Antonio Obá (born 1983) is a contemporary artist from Ceilândia, Brazil. He has participated in individual and collective exhibitions since 2001 with works involving the body, personal experiences, and the revisiting of historical episodes, particularly in relation to Brazilian iconographies and significant events in the struggle for the rights of Black people. His works feature in international collections including the Tate Modern, Pinault Collection, Fondazione Sandretto Re Rebaudengo.

== Work ==
Engaging in painting, sculpture, photography, installations, video, and performance art, Obá's works widely revolve around the affirmation of the body, engaging with ideas of Blackness, racism, religion, and eroticism. Obá has described his work as being concerned with reclaiming his African heritage in a society that has sought to dilute Black culture.
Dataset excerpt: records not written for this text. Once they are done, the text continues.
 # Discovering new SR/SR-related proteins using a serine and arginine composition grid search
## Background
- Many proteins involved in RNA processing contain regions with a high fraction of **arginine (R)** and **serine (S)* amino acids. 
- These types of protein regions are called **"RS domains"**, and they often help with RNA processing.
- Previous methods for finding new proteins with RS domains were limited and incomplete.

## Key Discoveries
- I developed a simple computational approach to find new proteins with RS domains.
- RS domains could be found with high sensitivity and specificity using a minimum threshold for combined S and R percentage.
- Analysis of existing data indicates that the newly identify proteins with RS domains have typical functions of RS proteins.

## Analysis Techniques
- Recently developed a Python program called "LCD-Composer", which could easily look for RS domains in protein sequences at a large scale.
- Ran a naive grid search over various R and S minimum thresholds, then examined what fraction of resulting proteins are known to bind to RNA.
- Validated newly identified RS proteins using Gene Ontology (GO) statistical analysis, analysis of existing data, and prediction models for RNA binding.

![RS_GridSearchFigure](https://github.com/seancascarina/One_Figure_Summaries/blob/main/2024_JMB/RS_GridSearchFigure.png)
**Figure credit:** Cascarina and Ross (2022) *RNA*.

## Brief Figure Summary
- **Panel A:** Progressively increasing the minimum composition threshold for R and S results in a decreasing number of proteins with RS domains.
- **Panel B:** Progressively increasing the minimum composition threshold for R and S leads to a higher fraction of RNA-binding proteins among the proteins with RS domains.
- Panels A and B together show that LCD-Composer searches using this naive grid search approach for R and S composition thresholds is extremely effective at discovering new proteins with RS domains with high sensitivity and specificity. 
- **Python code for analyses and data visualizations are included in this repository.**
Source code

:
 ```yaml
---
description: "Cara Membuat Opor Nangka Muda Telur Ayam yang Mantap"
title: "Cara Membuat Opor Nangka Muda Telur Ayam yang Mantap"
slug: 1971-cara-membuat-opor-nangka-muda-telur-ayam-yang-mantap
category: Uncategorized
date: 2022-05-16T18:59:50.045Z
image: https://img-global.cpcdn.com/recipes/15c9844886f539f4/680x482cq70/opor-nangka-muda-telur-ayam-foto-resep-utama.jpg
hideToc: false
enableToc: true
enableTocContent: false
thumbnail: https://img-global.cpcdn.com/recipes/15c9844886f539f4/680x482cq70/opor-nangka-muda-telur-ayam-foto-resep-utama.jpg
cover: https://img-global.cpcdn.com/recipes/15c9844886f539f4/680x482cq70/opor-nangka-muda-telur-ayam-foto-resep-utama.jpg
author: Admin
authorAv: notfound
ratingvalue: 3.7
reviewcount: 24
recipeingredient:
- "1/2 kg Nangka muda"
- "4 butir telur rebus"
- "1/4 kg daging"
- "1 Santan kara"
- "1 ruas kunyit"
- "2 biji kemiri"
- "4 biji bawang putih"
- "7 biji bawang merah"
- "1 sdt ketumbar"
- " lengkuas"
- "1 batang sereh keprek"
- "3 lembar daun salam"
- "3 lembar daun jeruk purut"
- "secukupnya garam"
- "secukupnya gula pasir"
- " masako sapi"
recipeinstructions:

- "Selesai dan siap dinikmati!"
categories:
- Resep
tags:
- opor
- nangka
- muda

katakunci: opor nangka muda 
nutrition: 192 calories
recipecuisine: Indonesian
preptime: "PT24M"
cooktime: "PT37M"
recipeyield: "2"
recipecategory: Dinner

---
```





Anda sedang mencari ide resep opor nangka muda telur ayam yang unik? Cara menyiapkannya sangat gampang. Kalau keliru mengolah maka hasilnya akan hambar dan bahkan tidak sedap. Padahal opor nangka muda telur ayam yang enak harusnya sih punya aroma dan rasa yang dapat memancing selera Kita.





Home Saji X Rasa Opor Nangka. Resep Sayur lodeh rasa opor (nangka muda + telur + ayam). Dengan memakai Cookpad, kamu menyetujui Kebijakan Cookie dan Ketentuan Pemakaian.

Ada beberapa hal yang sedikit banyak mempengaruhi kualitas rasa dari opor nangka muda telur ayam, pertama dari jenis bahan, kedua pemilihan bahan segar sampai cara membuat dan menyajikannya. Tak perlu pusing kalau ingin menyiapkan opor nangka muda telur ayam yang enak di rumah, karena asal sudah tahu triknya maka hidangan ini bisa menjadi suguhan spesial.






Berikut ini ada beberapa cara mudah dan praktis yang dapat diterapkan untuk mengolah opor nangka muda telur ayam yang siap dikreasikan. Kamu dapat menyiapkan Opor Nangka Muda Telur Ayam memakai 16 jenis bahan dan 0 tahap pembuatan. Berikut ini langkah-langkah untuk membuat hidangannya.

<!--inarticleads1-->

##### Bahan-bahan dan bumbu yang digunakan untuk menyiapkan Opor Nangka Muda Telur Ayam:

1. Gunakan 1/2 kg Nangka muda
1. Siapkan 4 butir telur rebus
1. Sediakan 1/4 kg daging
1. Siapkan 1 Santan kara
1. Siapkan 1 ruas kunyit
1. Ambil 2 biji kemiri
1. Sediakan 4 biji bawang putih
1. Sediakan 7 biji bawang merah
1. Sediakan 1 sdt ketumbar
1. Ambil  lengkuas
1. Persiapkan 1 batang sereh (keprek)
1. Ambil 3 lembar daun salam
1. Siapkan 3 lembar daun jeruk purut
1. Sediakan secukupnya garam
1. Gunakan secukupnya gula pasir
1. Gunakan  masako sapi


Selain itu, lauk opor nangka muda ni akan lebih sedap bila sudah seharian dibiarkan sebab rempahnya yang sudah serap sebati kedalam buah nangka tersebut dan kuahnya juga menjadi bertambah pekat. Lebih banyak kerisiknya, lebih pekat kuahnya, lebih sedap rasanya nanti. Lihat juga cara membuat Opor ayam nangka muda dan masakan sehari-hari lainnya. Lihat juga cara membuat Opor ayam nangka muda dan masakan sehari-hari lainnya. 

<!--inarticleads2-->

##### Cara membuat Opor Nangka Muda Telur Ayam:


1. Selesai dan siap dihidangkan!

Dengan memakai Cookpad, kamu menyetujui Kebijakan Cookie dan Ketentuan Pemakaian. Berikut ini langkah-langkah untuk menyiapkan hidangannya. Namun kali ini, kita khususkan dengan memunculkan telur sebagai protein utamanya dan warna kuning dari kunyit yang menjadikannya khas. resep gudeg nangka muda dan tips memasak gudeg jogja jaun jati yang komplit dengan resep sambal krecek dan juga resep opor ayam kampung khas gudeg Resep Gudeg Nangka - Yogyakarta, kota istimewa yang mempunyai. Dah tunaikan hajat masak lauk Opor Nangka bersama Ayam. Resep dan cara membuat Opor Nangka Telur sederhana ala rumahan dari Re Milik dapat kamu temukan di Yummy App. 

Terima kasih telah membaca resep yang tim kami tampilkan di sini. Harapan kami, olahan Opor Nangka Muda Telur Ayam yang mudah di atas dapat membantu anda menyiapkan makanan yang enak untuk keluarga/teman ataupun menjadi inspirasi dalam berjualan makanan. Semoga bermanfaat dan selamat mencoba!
Obá's work often explores the relationship between religion and the body. Being Catholic is a strong part of Obá's identity. However, his art serves as a space where he can remain a Catholic but, according to the artist, escape from the rules and injustices of organized religion to imagine redemption of the Black body from the vestiges of slavery and reductive eroticization.

In 2020, Obá created a large-scale painting titled “Wade in the Water II” as an homage to George Floyd, whose name has become synonymous with the Black Lives Matter movement. The painting depicts Floyd transcending traditional depictions of Black bodies in water, taking on the powers of Lemanjá, a central Orixá deity in the Candomblé religion. “Wade in the Water II” was exhibited at the Pinacoteca de São Paulo.

In 2024, his work was included in One Becomes Many, a group show at the Pérez Art Museum Miami, Florida, of Afro-Brazilian artists considering diasporic religious practices and visual arts, His artwork was showcased alongside objects by Rosana Paulino, Emanoel Araujo, Paulo Nazareth, and Sonia Gomes, among others.

== Permanent collections ==
Obá's works are part of several collections worldwide, including the MASP Museu de Arte Moderna de São Paulo, Museu de Arte Moderna do Rio de Janeiro, Pinacoteca do Estado de São Paulo, Pinault Collection, Pérez Art Museum Miami, X Museum, Museo Reina Sofia, Fondazione Sandretto Re Rebaudengo, Blenheim Art Foundation, Tate Modern, Instituto Moreira Salles.